====== Input material

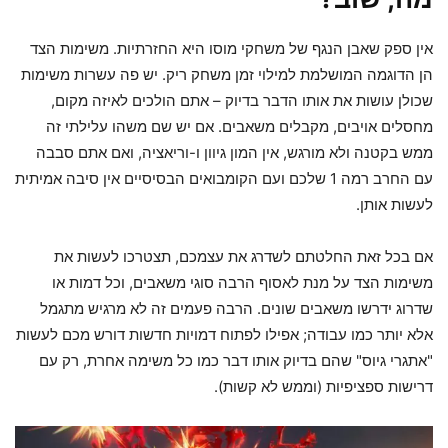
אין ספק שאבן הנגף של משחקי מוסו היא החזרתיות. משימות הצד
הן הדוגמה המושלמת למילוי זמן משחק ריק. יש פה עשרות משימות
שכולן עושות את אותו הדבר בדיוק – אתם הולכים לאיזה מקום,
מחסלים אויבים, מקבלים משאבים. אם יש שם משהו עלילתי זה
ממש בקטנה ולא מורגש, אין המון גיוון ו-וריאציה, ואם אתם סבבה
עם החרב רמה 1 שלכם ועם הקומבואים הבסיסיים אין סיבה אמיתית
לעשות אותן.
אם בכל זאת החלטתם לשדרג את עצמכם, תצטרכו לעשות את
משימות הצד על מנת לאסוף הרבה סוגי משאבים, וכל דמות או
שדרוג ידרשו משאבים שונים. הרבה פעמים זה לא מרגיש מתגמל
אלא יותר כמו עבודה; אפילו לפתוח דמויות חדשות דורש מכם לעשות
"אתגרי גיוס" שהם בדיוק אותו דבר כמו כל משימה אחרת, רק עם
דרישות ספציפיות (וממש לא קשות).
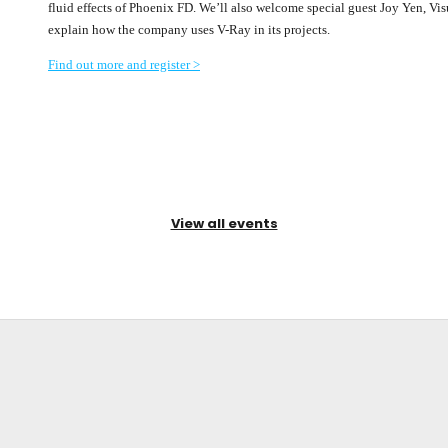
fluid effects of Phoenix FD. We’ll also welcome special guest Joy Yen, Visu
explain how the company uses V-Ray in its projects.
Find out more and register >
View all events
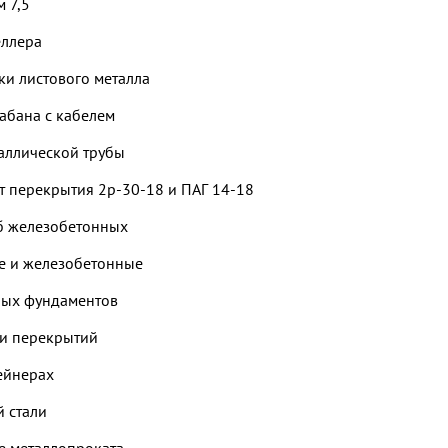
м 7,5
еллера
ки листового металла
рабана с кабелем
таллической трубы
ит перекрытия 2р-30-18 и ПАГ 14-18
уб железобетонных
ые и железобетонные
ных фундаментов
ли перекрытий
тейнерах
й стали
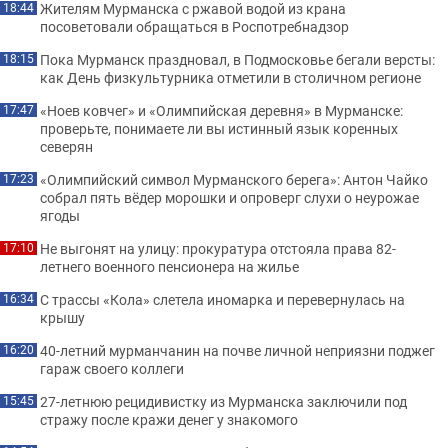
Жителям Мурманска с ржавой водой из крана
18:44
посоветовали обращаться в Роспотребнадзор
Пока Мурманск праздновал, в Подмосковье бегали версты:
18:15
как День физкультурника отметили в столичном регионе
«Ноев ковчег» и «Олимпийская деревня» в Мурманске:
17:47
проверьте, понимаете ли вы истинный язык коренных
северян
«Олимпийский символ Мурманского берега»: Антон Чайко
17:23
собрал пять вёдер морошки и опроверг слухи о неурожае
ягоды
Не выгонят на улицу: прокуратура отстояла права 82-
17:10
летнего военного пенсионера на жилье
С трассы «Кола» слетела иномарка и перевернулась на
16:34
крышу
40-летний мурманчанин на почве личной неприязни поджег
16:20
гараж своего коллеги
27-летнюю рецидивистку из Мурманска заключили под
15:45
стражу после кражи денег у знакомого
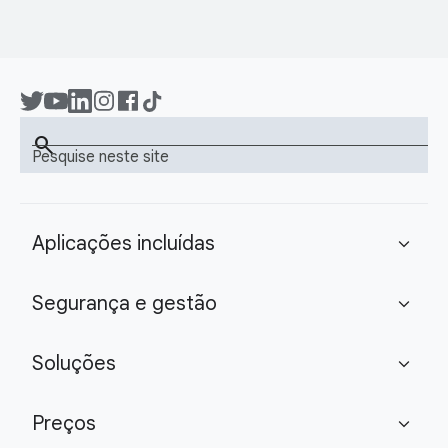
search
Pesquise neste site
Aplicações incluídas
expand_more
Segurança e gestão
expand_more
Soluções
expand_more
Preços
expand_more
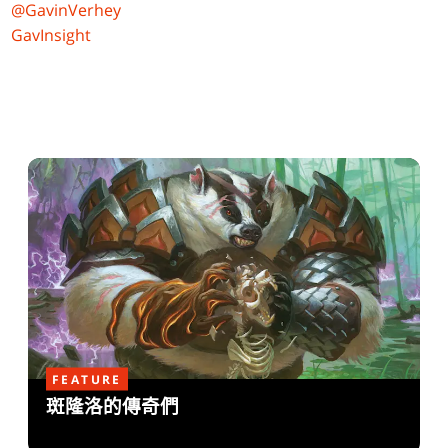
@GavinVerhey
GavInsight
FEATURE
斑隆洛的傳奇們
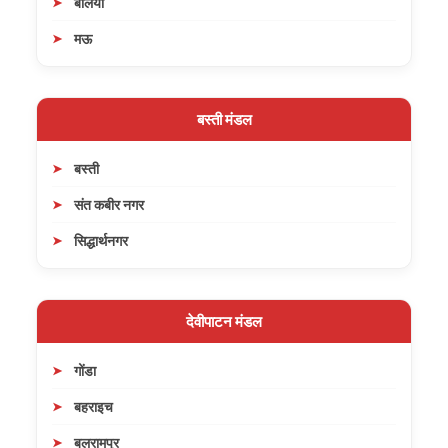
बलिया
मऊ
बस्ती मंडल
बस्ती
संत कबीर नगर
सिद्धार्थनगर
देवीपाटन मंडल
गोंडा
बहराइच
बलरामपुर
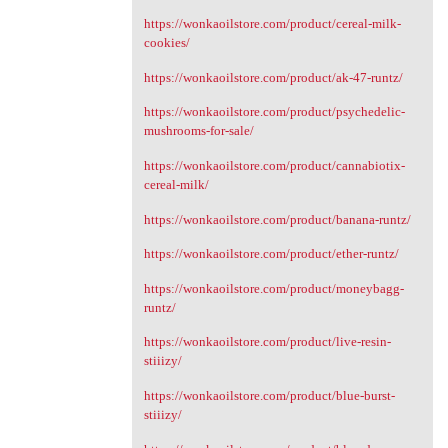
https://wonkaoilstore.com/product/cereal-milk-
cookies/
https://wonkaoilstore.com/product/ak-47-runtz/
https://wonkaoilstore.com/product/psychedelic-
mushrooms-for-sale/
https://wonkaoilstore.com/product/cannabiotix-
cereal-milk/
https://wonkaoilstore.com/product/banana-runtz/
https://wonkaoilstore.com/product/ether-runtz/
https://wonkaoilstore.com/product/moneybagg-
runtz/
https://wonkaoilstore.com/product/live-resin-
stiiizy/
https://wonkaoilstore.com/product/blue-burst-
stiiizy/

============
====== Input material

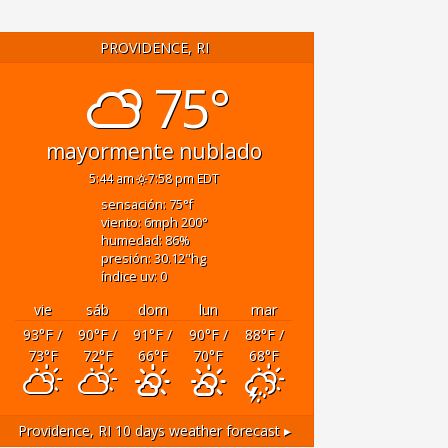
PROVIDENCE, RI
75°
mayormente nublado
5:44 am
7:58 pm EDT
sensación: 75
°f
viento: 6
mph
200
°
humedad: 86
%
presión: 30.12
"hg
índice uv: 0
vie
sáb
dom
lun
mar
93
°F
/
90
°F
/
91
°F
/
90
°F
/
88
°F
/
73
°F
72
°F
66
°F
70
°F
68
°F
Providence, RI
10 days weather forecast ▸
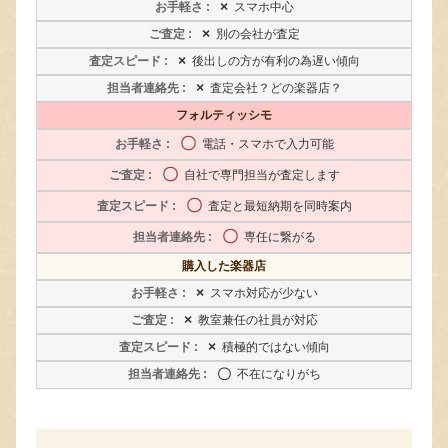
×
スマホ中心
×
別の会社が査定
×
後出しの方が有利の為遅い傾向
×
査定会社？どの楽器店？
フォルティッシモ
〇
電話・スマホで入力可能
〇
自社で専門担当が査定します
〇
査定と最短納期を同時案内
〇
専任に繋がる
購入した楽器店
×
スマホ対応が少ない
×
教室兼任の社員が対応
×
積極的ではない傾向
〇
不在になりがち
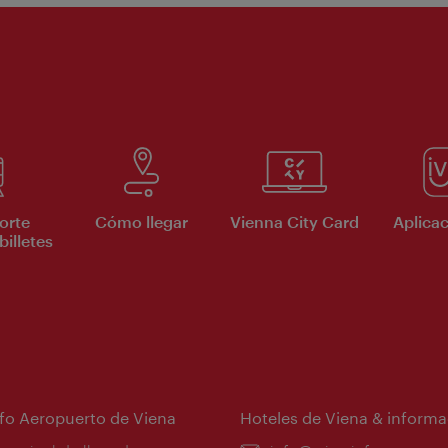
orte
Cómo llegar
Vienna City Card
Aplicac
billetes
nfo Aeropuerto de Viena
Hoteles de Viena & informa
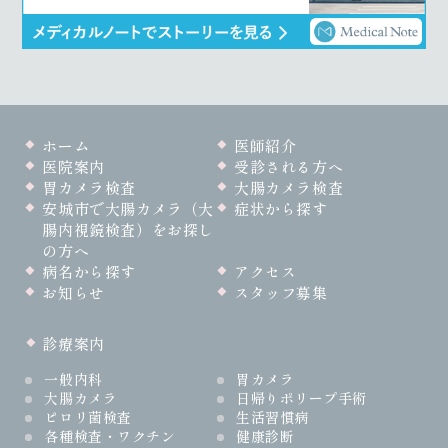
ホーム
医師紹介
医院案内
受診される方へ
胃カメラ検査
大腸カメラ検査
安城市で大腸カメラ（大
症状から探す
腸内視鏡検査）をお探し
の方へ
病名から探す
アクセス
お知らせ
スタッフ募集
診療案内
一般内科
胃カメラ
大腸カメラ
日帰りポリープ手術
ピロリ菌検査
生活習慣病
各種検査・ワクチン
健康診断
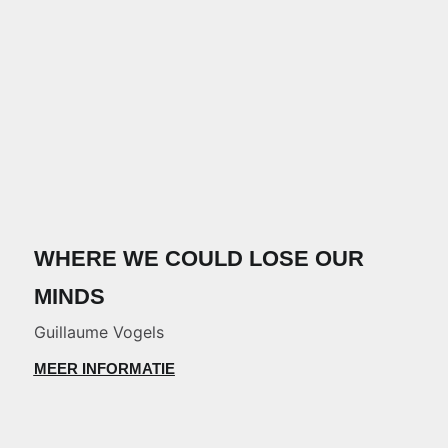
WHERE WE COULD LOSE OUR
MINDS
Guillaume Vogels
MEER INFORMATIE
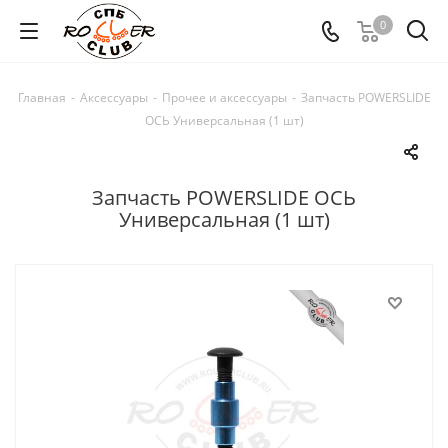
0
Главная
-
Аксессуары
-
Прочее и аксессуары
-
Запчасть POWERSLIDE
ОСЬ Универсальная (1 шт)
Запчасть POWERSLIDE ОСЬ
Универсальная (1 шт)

============

The problem
Copy out everything above from the line containing "אין ספק שאבן" down to the line containing "View all events", both included, and leave the picture markers out.

Answer below
אין ספק שאבן הנגף של משחקי מוסו היא החזרתיות. משימות הצד
הן הדוגמה המושלמת למילוי זמן משחק ריק. יש פה עשרות משימות
שכולן עושות את אותו הדבר בדיוק – אתם הולכים לאיזה מקום,
מחסלים אויבים, מקבלים משאבים. אם יש שם משהו עלילתי זה
ממש בקטנה ולא מורגש, אין המון גיוון ו-וריאציה, ואם אתם סבבה
עם החרב רמה 1 שלכם ועם הקומבואים הבסיסיים אין סיבה אמיתית
לעשות אותן.
אם בכל זאת החלטתם לשדרג את עצמכם, תצטרכו לעשות את
משימות הצד על מנת לאסוף הרבה סוגי משאבים, וכל דמות או
שדרוג ידרשו משאבים שונים. הרבה פעמים זה לא מרגיש מתגמל
אלא יותר כמו עבודה; אפילו לפתוח דמויות חדשות דורש מכם לעשות
"אתגרי גיוס" שהם בדיוק אותו דבר כמו כל משימה אחרת, רק עם
דרישות ספציפיות (וממש לא קשות).
fluid effects of Phoenix FD. We’ll also welcome special guest Joy Yen, Visu
explain how the company uses V-Ray in its projects.
Find out more and register >
View all events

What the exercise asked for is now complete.